More likely she's been picking the kids up from day care or school on the way home from work before she rushes out to some evening obligation. And somewhere in there is a load a laundry and a trip to the grocery store.
Truth be told, it's hard to be a mom -- with or without the apron and appliances. It's a tall order to be "all things" to a little person.
And the job description doesn't change much even when that little person grows up.
Even in a rough economy, a person would be nuts to apply for the job of "mother." The hours are long. The pay is laughable. And the responsibilities are immense.
Some days are better than others. And talk about an emotional roller coaster.
Some women become a mother by giving birth -- whether they want to or not. Others desperately want to have a child, but it never happens.

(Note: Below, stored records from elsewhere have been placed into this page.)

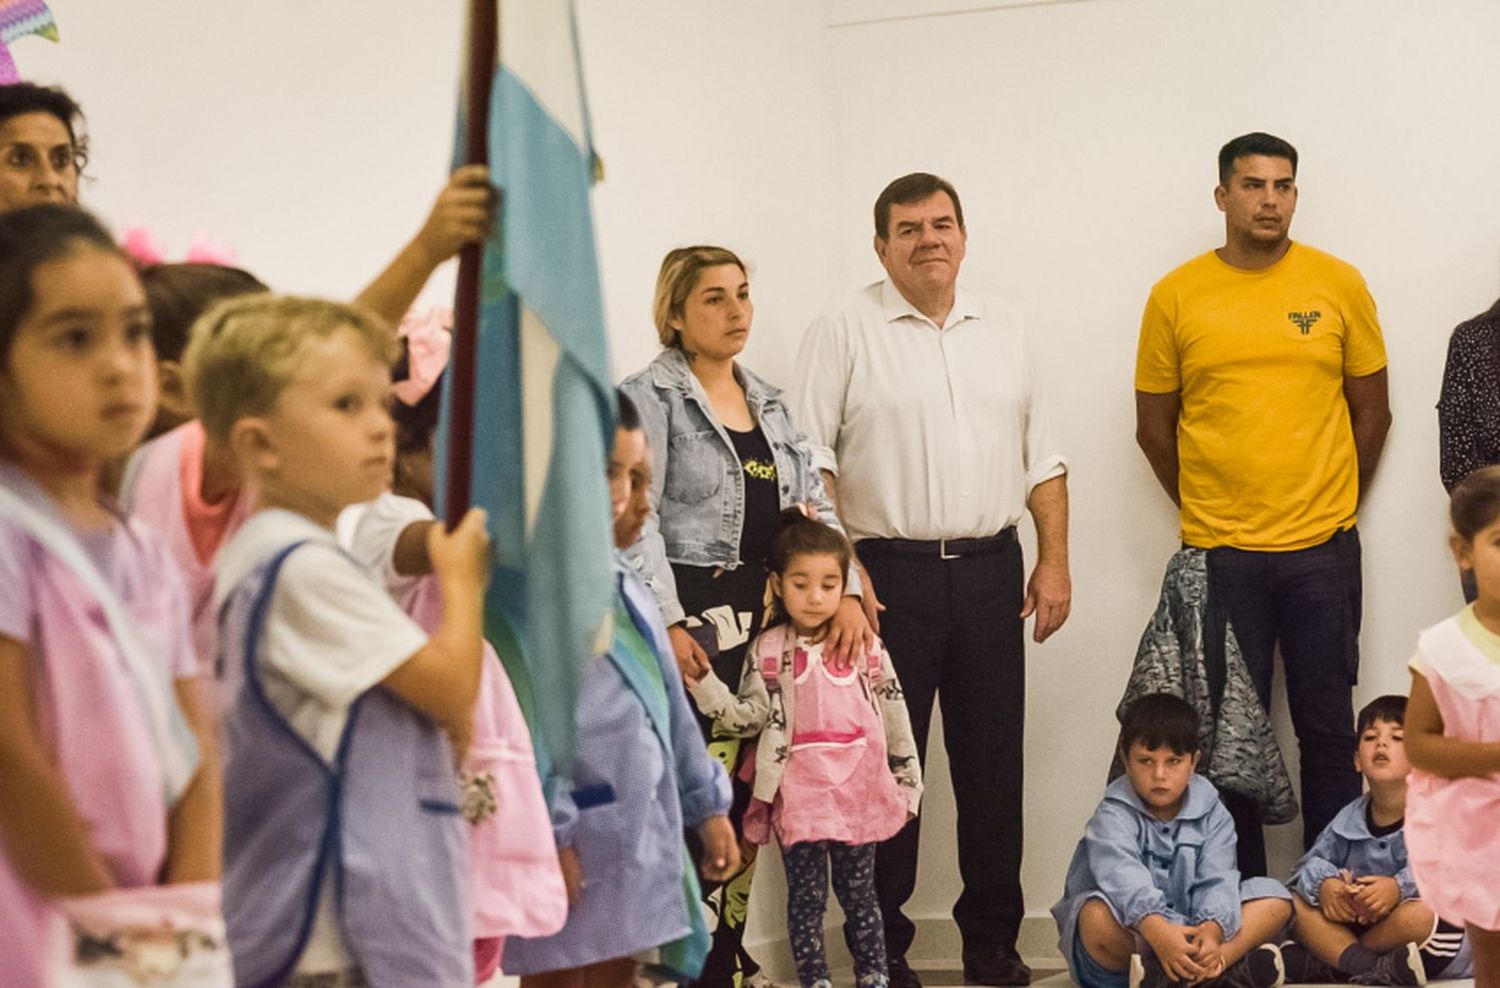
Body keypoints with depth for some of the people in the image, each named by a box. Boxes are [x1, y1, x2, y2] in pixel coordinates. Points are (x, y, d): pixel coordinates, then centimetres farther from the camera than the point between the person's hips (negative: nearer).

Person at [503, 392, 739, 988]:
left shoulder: (625, 590, 17)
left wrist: (706, 806, 22)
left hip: (643, 844, 9)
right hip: (575, 852, -9)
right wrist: (548, 836, -21)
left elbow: (670, 710, 23)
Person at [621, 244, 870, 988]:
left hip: (766, 617, 7)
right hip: (693, 615, -7)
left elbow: (814, 503, 14)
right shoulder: (650, 397, -5)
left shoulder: (768, 402, 16)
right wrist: (668, 625, -19)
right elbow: (637, 520, -12)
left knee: (749, 787, 9)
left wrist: (847, 592, 0)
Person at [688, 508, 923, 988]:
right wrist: (703, 680, -16)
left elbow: (894, 717, 7)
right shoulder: (767, 651, 0)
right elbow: (748, 718, -4)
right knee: (806, 896, 4)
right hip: (798, 796, -1)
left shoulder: (865, 646, 3)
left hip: (858, 791, 1)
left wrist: (907, 784, 8)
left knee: (858, 892, 10)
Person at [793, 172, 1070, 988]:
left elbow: (1041, 457, 16)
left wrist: (1054, 559, 7)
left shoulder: (1003, 331, 14)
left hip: (991, 572, 4)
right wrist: (841, 575, -15)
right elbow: (811, 463, -7)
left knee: (992, 762, 7)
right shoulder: (844, 334, -1)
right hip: (888, 575, -4)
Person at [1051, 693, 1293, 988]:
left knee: (1274, 898, -12)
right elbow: (1122, 878, -32)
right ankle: (1230, 964, -37)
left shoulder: (1211, 813, 2)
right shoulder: (1115, 815, -11)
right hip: (1131, 935, -4)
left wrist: (1212, 929, -36)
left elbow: (1217, 880, -14)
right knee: (1098, 917, -36)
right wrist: (1157, 931, -50)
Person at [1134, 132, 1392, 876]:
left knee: (1328, 728, 7)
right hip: (1220, 555, 0)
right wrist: (1209, 510, 8)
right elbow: (1154, 428, 6)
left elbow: (1371, 412, 9)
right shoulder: (1176, 296, -1)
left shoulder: (1340, 285, 2)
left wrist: (1332, 506, 8)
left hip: (1323, 550, 1)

Either can be heartbreaking.
On the other hand, many women fill the role of mother without actually giving birth to those they nurture. Friends, grandmas, aunts, mothers-in-law, wives, sisters, daughters, teachers, coaches, mentors, caregivers and neighbors can fit into this category. (And despite what you've seen in the Disney movies, not all stepmoms are evil.)
Women proved long ago they can do anything -- from running a nation to running a backhoe -- and it doesn't diminish their accomplishments in the slightest to also recognize that they're uniquely qualified for motherhood.
One story about inherent differences between a man and a woman illustrates the point.
If man is in a china shop and there's a loud crash, he will quickly back up so nobody thinks he was the oaf. A woman, on the other, instinctively will step forward to see if she can help.
Nurture is part of a woman's nature, for her own children and others' as well.
Anyone raising a child is appreciative for the "other mothers" in their child's life.
And generally, we love our moms.
Even as adults, we remain grateful today for the many "moms" in our lives.